Alonso Guerrero es escritor y profesor, nacido en 1962. En 1982 gana el premio Felipe Trigo de narraciones cortas con «Tricotomía», y en 1987 el Navarra de novela con «Los años imaginarios».

Muestras de sus incursiones en el cuento son «El hombre abreviado» (1998), «Fin del milenio en Madrid» (1999) y «De la indigencia a la literatura» (2004). La novela también le llevó a experimentos como «Los ladrones de libros» (1991), «El durmiente» (1998), «El edén de los autómatas» (2004), «Doce semanas del siglo XX» (2007) o la narración futurista «Un palco sobre la nada» (2012). Además, de una reflexión sobre el oficio de escribir ha resultado la guía «La muerte y su antídoto» (2004).  Sus últimos libros han sido una novela sobre los atentados del 11-M en Madrid, «Un día sin comienzo», la narración «El mundo sumergido» y la novela «El amor de Penny Robinson» (Berenice, 2018), que se convirtió en un gran éxito de ventas, al crear una autoficción sobre su tortuosa etapa acosado por ciertos medios de comunicación, tras la separación de su esposa, la hoy reina Letizia.

Ha ejercido la crítica literaria y el periodismo de opinión. Es profesor de Lengua y Literatura en un instituto de Madrid.

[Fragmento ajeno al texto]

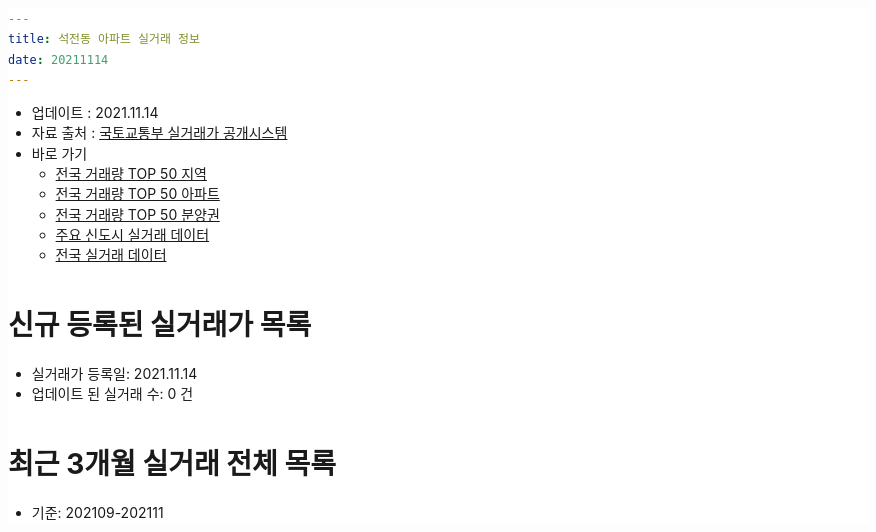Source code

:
 ```yaml
---
title: 석전동 아파트 실거래 정보
date: 20211114
---
```


* 업데이트 : 2021.11.14
* 자료 출처 : [국토교통부 실거래가 공개시스템](http://rt.molit.go.kr)
* 바로 가기
    * [전국 거래량 TOP 50 지역](https://apt-info.github.io/apt-trade-info/tr)
    * [전국 거래량 TOP 50 아파트](https://apt-info.github.io/apt-trade-info/ta)
    * [전국 거래량 TOP 50 분양권](https://apt-info.github.io/apt-trade-info/tb)
    * [주요 신도시 실거래 데이터](https://apt-info.github.io/apt-trade-info/newtown)
    * [전국 실거래 데이터](https://apt-info.github.io/apt-trade-info/all)



<script async src="https://pagead2.googlesyndication.com/pagead/js/adsbygoogle.js"></script>

<ins class="adsbygoogle"
     style="display:block"
     data-ad-client="ca-pub-1142216861245946"
     data-ad-slot="4805727019"
     data-ad-format="auto"
     data-full-width-responsive="true"></ins>
<script>
     (adsbygoogle = window.adsbygoogle || []).push({});
</script>


# 신규 등록된 실거래가 목록

* 실거래가 등록일: 2021.11.14
* 업데이트 된 실거래 수: 0 건




<script async src="https://pagead2.googlesyndication.com/pagead/js/adsbygoogle.js"></script>

<ins class="adsbygoogle"
     style="display:block"
     data-ad-client="ca-pub-1142216861245946"
     data-ad-slot="4805727019"
     data-ad-format="auto"
     data-full-width-responsive="true"></ins>
<script>
     (adsbygoogle = window.adsbygoogle || []).push({});
</script>


# 최근 3개월 실거래 전체 목록
* 기준: 202109-202111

Con el ritmo intenso de un thriller, se narra el acoso a un padre de familia por parte de medios de comunicación sin escrúpulos. Una novela que vuela con alas propias, con el fondo verídico del conflicto del autor, ex de la hoy reina Letizia.

Las primeras líneas de esta excelente novela —muy libre autoficción— deja clara su línea argumental:

«Por razones que no vienen al caso, perdí mi vida privada entre las nueve y las diez de la noche del pasado doce de noviembre, día de mi cumpleaños. Digo perdí, pero en realidad me la arrebataron de un zarpazo. Desde entonces no he vuelto a pisar con negligencia los lugares públicos, ni contemplo los atardeceres sin que me separe de ellos una cortina de teatro. Y todo porque un desconocido me sacó una foto con un teléfono móvil, desde el otro lado del cristal de un escaparate…».